TEXT –

────

WALT DISNEY CONCERT HALL
Los Angeles, California
Photo: Whit Preston
Located on a historically and culturally prominent downtown site, the Walt Disney Concert Hall is to become the permanent home of the Los Angeles Philharmonic. The Concert Hall will be situated on historic Bunker Hill at the intersection of First Street and Grand Avenue, adjacent to the existing Music Center of Los Angeles. The 200,000 square foot project began as an invited design competition, during which many of the fundamental design tenets were established. These include an open and accessible main entrance, a sympathetic and inclusive attitude in the building's relationship to the Music Center's existing Dorothy Chandler Pavilion, a pedestrian scale frontage along Grand Avenue, a generous and open backstage area, and a large garden. Many design elements have evolved since the competition, most notably the Hall's shape, the foyer size, and the consideration and subsequent elimination of a chamber hall and a 350-room hotel.
The Concert Hall will be located in the center of the site, which consists of one city block. The majority of the site will be devoted to gardens, accessible not only from the Hall but from the adjacent streets, providing an oasis within the surrounding urban environment. An entry plaza will be located at the comer of First and Grand to relate the facility to the existing Music Center, and a secondary entry plaza will be located at the comer of Second and Grand to provide primary access to the gardens. Unlike most concert halls, the building lobby will be dispersed along the street and will remain open during the day; large operable glass panels will provide maximum accessibility to various amenities including a gift shop, a restaurant and cafe, an underground parking garage, and a preconcert performance space. The preconcert performance space will be used for performance-related lectures, educational programs, and other scheduled and impromptu performances throughout the day.

────

WORK INSTRUCTIONS –
**A.** In the text on the Walt Disney Concert Hall, how would you render this sentence in Spanish: "The Concert Hall will be located in the center of the site, which consists of one city block."
**B.** Pick up the Walt Disney Concert Hall description after its final sentence and write what comes next.

INFORMATION SHOWN –
────

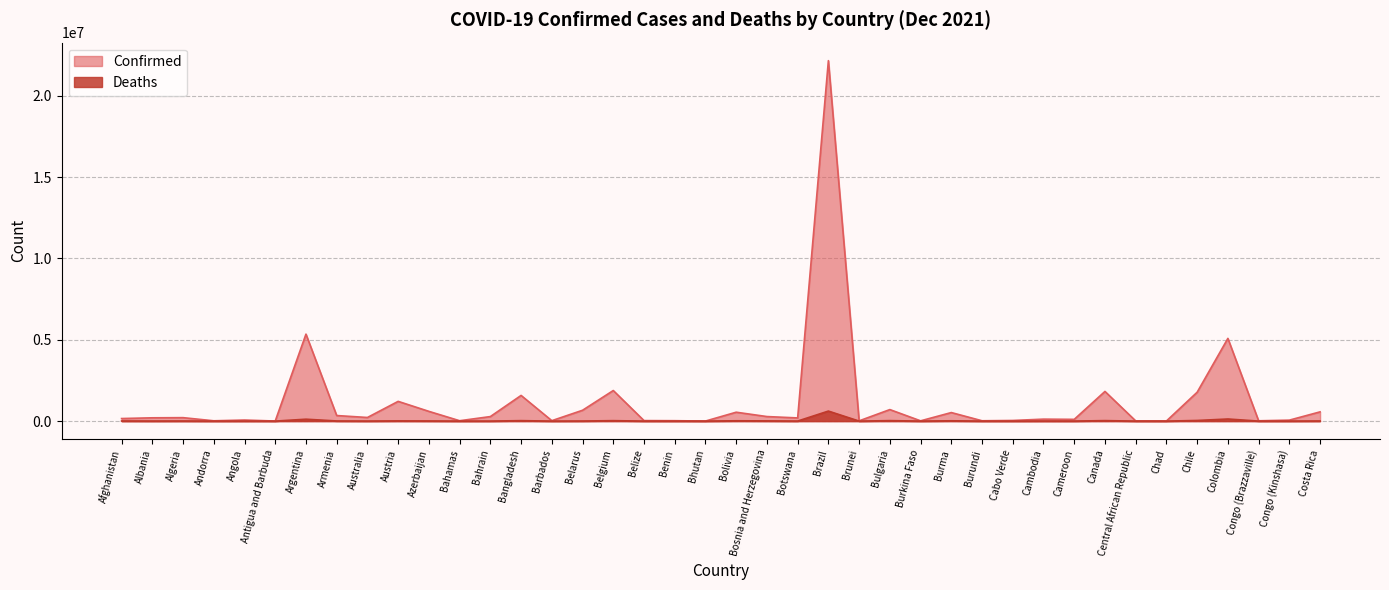

What position from the right is Chile?

5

────

ANSWERS BY ITEM NUMBER –
**A.** La Sala de Conciertos estará ubicada en el centro del terreno, que consta de una manzana de la ciudad.

**B.**
The focus of the design is the 2,300-seat Concert Hall, whose interior and form are a direct expression of acoustical parameters, resulting in both visual and acoustic intimacy. Wooden seating blocks surround the orchestra platform, and, together with the sail-like wooden ceiling forms, give one the impression of being within a great ship inside the walls of the hall. A pipe organ designed in conjunction with the interiors will occupy a central position between the seating blocks at stage rear. Skylights and a large window at the rear of the Hall will allow natural light to enhance daytime concerts.
The exterior of the Concert Hall will be clad in stainless steel panels and stone. The building's orientation will present highly sculptural compositions as viewers move along Grand Avenue and through the surrounding gardens and plazas. An extensive backstage technical area surrounds the Hall and opens onto a private garden for musicians. The backstage door will open off of a semi-public garden and the largest rehearsal room will be placed near this entry to be used for small scale public performances. The openness of the backstage area is intended to encourage interaction between artists and the public. A 2,500-car garage on six levels will be located below the hall with access from three surrounding streets. Concert goers will arrive in the foyer from the garage by way of an escalator cascade, providing unique opportunities for art installations.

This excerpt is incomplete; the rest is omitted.